One can travel by train all the way from London to Stockholm, and you will need these 24 tickets for the return journey. Many of them will be special offers of one sort or another, and you may get some real bargains, such as Copenhagen to Stockholm for less than £10. But if anything goes wrong on the journey, you will end up having to re-book and you may have to pay twice for the journey.
I travelled from London to Sweden by train a couple of times but gave up after that. The last straw was when the Deutsche Bahn office in London made a mistake with the bookings and I was made to pay twice, as the official on the train did not want to know about his colleague's error. I got my money back in the end but it was a bother I could have done without. Dealing with the paperwork must have cost DB more than the amount involved.
The authors of "Fast Forward" claim that people like advance booking. What kind of lives do they lead? Presumably they, and their children, and spouses, and parents, never get ill, household emergencies are beyond their experience and their entire existence is completely predictable.
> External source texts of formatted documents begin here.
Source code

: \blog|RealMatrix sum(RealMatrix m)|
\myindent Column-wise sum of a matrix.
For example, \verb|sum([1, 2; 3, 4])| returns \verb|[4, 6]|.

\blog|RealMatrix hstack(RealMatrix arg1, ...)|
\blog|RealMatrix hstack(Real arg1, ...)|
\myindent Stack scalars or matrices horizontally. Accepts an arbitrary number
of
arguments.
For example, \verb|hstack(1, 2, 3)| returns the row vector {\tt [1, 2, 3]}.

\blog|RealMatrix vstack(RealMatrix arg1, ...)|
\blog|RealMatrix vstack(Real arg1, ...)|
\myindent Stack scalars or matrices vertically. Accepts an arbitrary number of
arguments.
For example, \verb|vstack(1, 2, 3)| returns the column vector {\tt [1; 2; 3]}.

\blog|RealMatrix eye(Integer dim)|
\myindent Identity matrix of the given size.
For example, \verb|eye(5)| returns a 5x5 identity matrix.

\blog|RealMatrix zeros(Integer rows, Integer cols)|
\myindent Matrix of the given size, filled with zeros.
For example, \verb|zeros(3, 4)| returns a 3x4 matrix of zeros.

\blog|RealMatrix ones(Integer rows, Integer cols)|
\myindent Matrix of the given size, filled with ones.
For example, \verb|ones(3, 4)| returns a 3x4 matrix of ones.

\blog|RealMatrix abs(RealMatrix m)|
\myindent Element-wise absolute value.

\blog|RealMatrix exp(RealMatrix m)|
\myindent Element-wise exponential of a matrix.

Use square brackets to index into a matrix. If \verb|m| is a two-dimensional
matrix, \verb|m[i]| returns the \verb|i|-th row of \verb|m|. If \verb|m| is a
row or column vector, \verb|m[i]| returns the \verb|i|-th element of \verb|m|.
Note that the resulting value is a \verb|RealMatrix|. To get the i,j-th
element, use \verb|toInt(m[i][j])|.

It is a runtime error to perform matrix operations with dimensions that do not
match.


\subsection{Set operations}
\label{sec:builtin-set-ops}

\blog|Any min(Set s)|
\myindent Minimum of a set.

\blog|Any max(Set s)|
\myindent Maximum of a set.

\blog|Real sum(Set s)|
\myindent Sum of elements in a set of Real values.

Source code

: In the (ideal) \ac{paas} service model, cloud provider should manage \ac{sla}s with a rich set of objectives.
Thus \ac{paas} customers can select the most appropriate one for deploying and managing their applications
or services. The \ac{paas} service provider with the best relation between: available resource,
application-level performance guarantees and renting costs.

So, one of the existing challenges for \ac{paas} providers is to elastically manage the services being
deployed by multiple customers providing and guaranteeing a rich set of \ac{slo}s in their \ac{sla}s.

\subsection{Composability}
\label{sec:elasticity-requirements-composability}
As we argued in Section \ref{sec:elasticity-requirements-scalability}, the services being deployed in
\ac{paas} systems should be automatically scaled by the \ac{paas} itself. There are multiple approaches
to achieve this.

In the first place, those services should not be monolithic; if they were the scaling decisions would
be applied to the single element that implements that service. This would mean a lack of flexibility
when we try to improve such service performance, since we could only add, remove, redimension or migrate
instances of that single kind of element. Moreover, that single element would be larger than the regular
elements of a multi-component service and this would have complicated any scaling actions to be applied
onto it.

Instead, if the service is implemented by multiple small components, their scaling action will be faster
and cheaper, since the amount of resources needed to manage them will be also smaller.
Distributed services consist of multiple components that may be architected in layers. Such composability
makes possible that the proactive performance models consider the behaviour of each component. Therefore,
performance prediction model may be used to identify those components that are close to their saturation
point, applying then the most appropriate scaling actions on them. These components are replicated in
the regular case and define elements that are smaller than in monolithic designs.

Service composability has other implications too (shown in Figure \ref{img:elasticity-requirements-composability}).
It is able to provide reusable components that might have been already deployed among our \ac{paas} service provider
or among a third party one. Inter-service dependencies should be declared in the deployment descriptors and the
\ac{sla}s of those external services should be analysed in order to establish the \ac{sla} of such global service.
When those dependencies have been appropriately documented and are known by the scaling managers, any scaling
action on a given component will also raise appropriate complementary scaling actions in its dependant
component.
The rest of us would prefer to retain flexibility in their lives and do not want to be locked in to tightly timed arrangements if at all possible. Bargain basement prices make for good advertising copy but reasonably priced walk-on fares are more in tune with the way that most people arrange their affairs. Of course it is worth using the price mechanism to induce passengers to travel off-peak but this can be achieved with a simple two-tier, or at most three-tier, fare structure.